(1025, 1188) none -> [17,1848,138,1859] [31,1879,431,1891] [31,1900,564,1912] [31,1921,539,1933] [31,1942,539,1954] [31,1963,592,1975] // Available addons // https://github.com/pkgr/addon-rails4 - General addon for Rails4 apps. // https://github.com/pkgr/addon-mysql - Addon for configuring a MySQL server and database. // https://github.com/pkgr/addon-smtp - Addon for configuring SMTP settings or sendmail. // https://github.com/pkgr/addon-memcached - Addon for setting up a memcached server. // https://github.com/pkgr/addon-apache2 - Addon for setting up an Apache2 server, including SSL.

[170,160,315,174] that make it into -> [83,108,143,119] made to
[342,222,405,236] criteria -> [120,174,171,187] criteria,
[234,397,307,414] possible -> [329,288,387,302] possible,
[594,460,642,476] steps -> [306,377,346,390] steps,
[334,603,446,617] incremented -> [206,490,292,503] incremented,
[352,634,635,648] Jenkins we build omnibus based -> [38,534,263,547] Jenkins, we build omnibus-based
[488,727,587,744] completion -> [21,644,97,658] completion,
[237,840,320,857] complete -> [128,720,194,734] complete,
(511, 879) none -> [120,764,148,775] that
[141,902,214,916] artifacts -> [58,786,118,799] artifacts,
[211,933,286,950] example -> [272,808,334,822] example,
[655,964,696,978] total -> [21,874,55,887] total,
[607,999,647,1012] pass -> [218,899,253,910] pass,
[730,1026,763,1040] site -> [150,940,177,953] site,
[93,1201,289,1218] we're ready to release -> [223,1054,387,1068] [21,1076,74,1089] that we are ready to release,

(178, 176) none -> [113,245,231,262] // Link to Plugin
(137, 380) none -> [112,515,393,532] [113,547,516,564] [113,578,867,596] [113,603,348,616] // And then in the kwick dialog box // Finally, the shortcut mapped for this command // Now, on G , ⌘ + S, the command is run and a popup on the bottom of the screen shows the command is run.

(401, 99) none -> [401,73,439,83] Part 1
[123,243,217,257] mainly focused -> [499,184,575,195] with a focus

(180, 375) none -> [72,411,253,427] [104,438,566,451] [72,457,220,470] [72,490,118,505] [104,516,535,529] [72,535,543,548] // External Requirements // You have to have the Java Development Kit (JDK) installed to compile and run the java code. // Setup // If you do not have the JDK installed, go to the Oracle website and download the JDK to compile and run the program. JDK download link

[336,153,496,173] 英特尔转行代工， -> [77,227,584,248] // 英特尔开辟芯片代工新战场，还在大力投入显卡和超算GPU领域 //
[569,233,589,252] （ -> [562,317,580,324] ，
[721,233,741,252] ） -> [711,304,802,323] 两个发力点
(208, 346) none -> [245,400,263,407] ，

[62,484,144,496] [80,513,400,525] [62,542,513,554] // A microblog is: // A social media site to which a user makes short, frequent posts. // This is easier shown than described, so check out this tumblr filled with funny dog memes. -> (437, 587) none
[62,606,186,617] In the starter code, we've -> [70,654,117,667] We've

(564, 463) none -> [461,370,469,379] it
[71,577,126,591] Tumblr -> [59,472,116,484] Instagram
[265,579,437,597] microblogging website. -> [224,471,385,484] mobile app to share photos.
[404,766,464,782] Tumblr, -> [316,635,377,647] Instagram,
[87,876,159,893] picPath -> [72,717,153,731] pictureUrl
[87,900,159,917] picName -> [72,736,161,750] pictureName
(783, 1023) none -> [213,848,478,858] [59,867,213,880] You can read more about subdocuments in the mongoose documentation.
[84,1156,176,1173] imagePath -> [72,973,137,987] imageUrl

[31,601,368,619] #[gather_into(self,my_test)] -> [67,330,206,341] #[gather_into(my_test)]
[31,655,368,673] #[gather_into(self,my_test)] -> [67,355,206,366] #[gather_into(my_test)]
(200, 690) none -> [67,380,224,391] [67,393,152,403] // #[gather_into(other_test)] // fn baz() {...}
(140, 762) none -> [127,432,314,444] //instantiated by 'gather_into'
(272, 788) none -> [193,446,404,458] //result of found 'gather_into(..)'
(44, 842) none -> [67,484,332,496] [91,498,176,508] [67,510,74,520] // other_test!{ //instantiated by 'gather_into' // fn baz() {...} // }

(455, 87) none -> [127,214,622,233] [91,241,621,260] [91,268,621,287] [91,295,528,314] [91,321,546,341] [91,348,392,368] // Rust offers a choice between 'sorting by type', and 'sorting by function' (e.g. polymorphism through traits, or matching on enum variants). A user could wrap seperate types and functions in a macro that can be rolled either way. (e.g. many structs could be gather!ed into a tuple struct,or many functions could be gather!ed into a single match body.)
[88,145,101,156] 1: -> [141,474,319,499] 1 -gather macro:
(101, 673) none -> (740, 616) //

■ ■ ■ ■

_Problem requirements_.
Nothing in the records should change when you repeat them all.

_Task response_.
(1025, 1188) none -> [17,1848,138,1859] [31,1879,431,1891] [31,1900,564,1912] [31,1921,539,1933] [31,1942,539,1954] [31,1963,592,1975] // Available addons // https://github.com/pkgr/addon-rails4 - General addon for Rails4 apps. // https://github.com/pkgr/addon-mysql - Addon for configuring a MySQL server and database. // https://github.com/pkgr/addon-smtp - Addon for configuring SMTP settings or sendmail. // https://github.com/pkgr/addon-memcached - Addon for setting up a memcached server. // https://github.com/pkgr/addon-apache2 - Addon for setting up an Apache2 server, including SSL.

[170,160,315,174] that make it into -> [83,108,143,119] made to
[342,222,405,236] criteria -> [120,174,171,187] criteria,
[234,397,307,414] possible -> [329,288,387,302] possible,
[594,460,642,476] steps -> [306,377,346,390] steps,
[334,603,446,617] incremented -> [206,490,292,503] incremented,
[352,634,635,648] Jenkins we build omnibus based -> [38,534,263,547] Jenkins, we build omnibus-based
[488,727,587,744] completion -> [21,644,97,658] completion,
[237,840,320,857] complete -> [128,720,194,734] complete,
(511, 879) none -> [120,764,148,775] that
[141,902,214,916] artifacts -> [58,786,118,799] artifacts,
[211,933,286,950] example -> [272,808,334,822] example,
[655,964,696,978] total -> [21,874,55,887] total,
[607,999,647,1012] pass -> [218,899,253,910] pass,
[730,1026,763,1040] site -> [150,940,177,953] site,
[93,1201,289,1218] we're ready to release -> [223,1054,387,1068] [21,1076,74,1089] that we are ready to release,

(178, 176) none -> [113,245,231,262] // Link to Plugin
(137, 380) none -> [112,515,393,532] [113,547,516,564] [113,578,867,596] [113,603,348,616] // And then in the kwick dialog box // Finally, the shortcut mapped for this command // Now, on G , ⌘ + S, the command is run and a popup on the bottom of the screen shows the command is run.

(401, 99) none -> [401,73,439,83] Part 1
[123,243,217,257] mainly focused -> [499,184,575,195] with a focus

(180, 375) none -> [72,411,253,427] [104,438,566,451] [72,457,220,470] [72,490,118,505] [104,516,535,529] [72,535,543,548] // External Requirements // You have to have the Java Development Kit (JDK) installed to compile and run the java code. // Setup // If you do not have the JDK installed, go to the Oracle website and download the JDK to compile and run the program. JDK download link

[336,153,496,173] 英特尔转行代工， -> [77,227,584,248] // 英特尔开辟芯片代工新战场，还在大力投入显卡和超算GPU领域 //
[569,233,589,252] （ -> [562,317,580,324] ，
[721,233,741,252] ） -> [711,304,802,323] 两个发力点
(208, 346) none -> [245,400,263,407] ，

[62,484,144,496] [80,513,400,525] [62,542,513,554] // A microblog is: // A social media site to which a user makes short, frequent posts. // This is easier shown than described, so check out this tumblr filled with funny dog memes. -> (437, 587) none
[62,606,186,617] In the starter code, we've -> [70,654,117,667] We've

(564, 463) none -> [461,370,469,379] it
[71,577,126,591] Tumblr -> [59,472,116,484] Instagram
[265,579,437,597] microblogging website. -> [224,471,385,484] mobile app to share photos.
[404,766,464,782] Tumblr, -> [316,635,377,647] Instagram,
[87,876,159,893] picPath -> [72,717,153,731] pictureUrl
[87,900,159,917] picName -> [72,736,161,750] pictureName
(783, 1023) none -> [213,848,478,858] [59,867,213,880] You can read more about subdocuments in the mongoose documentation.
[84,1156,176,1173] imagePath -> [72,973,137,987] imageUrl

[31,601,368,619] #[gather_into(self,my_test)] -> [67,330,206,341] #[gather_into(my_test)]
[31,655,368,673] #[gather_into(self,my_test)] -> [67,355,206,366] #[gather_into(my_test)]
(200, 690) none -> [67,380,224,391] [67,393,152,403] // #[gather_into(other_test)] // fn baz() {...}
(140, 762) none -> [127,432,314,444] //instantiated by 'gather_into'
(272, 788) none -> [193,446,404,458] //result of found 'gather_into(..)'
(44, 842) none -> [67,484,332,496] [91,498,176,508] [67,510,74,520] // other_test!{ //instantiated by 'gather_into' // fn baz() {...} // }

(455, 87) none -> [127,214,622,233] [91,241,621,260] [91,268,621,287] [91,295,528,314] [91,321,546,341] [91,348,392,368] // Rust offers a choice between 'sorting by type', and 'sorting by function' (e.g. polymorphism through traits, or matching on enum variants). A user could wrap seperate types and functions in a macro that can be rolled either way. (e.g. many structs could be gather!ed into a tuple struct,or many functions could be gather!ed into a single match body.)
[88,145,101,156] 1: -> [141,474,319,499] 1 -gather macro:
(101, 673) none -> (740, 616) //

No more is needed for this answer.